Он осторожно приложил кольцо к уху. Оно продолжало так же ровно бибикать, с одновременными вспышками света.
— Оно что-то не делало этого раньше, — сказал он себе с подозрением в голосе.
— А вот сейчас делает, — нашелся что ответить он. — И это должно иметь какое-то значение.
— Может быть… может быть, это радиолуч, радиомаяк, совсем как в авиавиации…
— Может быть. Это можно проверить.
Он осторожно пошел вниз по склону, прошел 50 футов и прислушался.
БИ-бипп, БИ-бипп, БИ-бипп…
— Ага! Это означает, что я сбился с курса.
Он двинулся вперед, петляя по склону.
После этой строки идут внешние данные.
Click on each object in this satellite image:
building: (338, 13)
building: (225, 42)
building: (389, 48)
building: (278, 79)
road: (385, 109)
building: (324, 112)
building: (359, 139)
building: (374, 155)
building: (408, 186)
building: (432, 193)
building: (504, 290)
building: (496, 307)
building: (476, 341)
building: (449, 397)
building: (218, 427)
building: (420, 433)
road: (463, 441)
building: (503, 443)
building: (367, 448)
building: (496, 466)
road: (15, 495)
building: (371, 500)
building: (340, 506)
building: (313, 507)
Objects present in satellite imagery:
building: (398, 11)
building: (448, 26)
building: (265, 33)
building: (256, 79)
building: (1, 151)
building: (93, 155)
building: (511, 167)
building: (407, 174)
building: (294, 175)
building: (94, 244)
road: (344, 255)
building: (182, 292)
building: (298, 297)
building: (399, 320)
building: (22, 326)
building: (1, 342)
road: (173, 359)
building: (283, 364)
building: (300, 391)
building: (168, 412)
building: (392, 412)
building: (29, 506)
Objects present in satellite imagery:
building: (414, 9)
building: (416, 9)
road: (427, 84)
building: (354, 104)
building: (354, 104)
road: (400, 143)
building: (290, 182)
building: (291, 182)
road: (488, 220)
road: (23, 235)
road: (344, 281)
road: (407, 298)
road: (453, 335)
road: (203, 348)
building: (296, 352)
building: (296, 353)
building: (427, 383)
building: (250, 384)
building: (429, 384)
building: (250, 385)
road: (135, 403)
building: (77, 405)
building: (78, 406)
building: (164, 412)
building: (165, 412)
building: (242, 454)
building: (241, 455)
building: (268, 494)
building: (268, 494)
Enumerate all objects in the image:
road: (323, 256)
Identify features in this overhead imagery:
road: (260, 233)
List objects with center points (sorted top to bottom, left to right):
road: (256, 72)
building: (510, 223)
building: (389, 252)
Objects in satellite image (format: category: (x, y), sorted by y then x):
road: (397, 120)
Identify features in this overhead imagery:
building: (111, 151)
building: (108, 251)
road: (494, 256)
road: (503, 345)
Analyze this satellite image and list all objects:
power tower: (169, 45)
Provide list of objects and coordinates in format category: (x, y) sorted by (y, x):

Теперь кольцо начало издавать ровный гудящий звук.
— Ну, конечно, — победоносно выдохнул Лафайет. — Но куда ведет этот сигнал?
— А какое это имеет значение? Где угодно будет лучше, чем здесь.
— Верно.
Опустив голову вниз, прищурив глаза, в которые все время пытались забраться капли дождя, О'Лири шел вперед, прижав кольцо к уху.
Путь ему преградили несколько стволов, лежащих на земле. Он перебрался через них и оказался в пустом пространстве.
Какое-то мгновение он пытался уцепиться за небо в поисках несуществующей опоры. Затем ветер начал проноситься мимо него с ураганной силой.
Склон ущелья понесся вверх, как скоростной лифт.
О'Лири успел заметить огромную цифру 21, когда пролетел мимо, потом 20, 19, потом все перемешалось.
Гигантская теннисная ракетка размахнулась что было сил и ударила по нему, посылая в чужую половину поля, и тысячи болельщиков закричали в одно горло.